Given exercise. Quote every line of the entries below word for word.

::::

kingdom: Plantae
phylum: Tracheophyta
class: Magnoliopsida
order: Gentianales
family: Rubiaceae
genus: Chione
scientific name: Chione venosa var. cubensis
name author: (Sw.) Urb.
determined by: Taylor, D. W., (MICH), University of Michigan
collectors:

::::

Response to the task.
kingdom: Plantae
phylum: Tracheophyta
class: Magnoliopsida
order: Gentianales
family: Rubiaceae
genus: Chione
scientific name: Chione venosa var. cubensis
name author: (Sw.) Urb.
determined by: Taylor, D. W., (MICH), University of Michigan
collectors:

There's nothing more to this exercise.